TEXT:

((

Experiments were performed at the NIH sponsored LAMP facility at Irvine, CA. Laser ablations were performed as previously described (Rieder et al., 1986) using the equipment detailed by McNeill and Berns (1981). Briefly, 532 nm light from a Neodynium YAG (yttrium, aluminum, garnet) laser was focused to a 0.3 µm diameter microbeam and used to sever the chromatin between sister kinetochores and between kinetochores and the bulk of the chromosome arms. Each energy pulse contained about 130 nJ and was emitted at 10 pulses/second. A maximum of 49 µJ (assuming continuous ablation for 38 seconds) was required to effectively sever between sister kinetochores with the exposure usually being much less.
Microscopy and video
Phase contrast images were obtained using a Zeiss Axiomat microscope equipped with a Zeiss 100×/1.33 NA Neofluar Phase 3 or 63×/1.4 NA Planapochromat Phase 3 objective, matching condenser, Omega 605 nm, 50 nm bandpass filter, heat cut and heat reflecting filters and a 60 W tungsten light source. Video images were generated using a Video Standard camera (Sierra Scientific, Mountain View, CA) and recorded in real time on either a K inch U-matic tape (Sony TVO 9000 time-lapse video cassette recorder) or G inch S-VHS tape (Panasonic TL AG-6750A recorder, VCR).

))

EXERCISE PROMPT: Copy word for word the portion of the laser microscopy methods text between "Microscopy and video" and "AG-6750A recorder, VCR).", inclusive. The entries that come next are separate material, unrelated to the text.

[Stored records]
((

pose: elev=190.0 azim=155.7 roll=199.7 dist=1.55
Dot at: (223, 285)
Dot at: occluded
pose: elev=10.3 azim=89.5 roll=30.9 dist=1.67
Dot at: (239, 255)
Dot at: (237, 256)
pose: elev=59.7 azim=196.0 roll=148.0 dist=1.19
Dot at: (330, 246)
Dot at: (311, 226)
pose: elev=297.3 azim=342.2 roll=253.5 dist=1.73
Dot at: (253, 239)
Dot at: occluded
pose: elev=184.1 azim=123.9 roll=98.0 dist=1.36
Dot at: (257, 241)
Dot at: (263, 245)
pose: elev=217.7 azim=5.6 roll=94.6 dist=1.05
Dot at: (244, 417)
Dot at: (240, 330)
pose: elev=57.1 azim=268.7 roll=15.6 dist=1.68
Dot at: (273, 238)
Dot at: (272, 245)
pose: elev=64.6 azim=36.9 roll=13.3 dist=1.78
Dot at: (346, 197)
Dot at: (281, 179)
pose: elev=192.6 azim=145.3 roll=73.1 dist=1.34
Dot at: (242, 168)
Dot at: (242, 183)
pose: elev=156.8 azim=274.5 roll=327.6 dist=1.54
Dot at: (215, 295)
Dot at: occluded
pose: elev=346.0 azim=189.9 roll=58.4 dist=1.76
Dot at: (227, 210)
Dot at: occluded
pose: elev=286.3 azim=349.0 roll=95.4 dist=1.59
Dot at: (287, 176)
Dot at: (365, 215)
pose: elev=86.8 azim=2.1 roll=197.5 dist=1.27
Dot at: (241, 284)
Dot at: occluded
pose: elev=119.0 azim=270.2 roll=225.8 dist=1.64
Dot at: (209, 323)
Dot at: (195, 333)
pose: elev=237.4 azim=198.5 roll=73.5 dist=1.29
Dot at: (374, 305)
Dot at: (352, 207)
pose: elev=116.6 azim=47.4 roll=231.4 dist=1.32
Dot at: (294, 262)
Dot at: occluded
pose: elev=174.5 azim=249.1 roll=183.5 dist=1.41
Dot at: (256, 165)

))

RESULT FOR THIS EXERCISE:
Microscopy and video
Phase contrast images were obtained using a Zeiss Axiomat microscope equipped with a Zeiss 100×/1.33 NA Neofluar Phase 3 or 63×/1.4 NA Planapochromat Phase 3 objective, matching condenser, Omega 605 nm, 50 nm bandpass filter, heat cut and heat reflecting filters and a 60 W tungsten light source. Video images were generated using a Video Standard camera (Sierra Scientific, Mountain View, CA) and recorded in real time on either a K inch U-matic tape (Sony TVO 9000 time-lapse video cassette recorder) or G inch S-VHS tape (Panasonic TL AG-6750A recorder, VCR).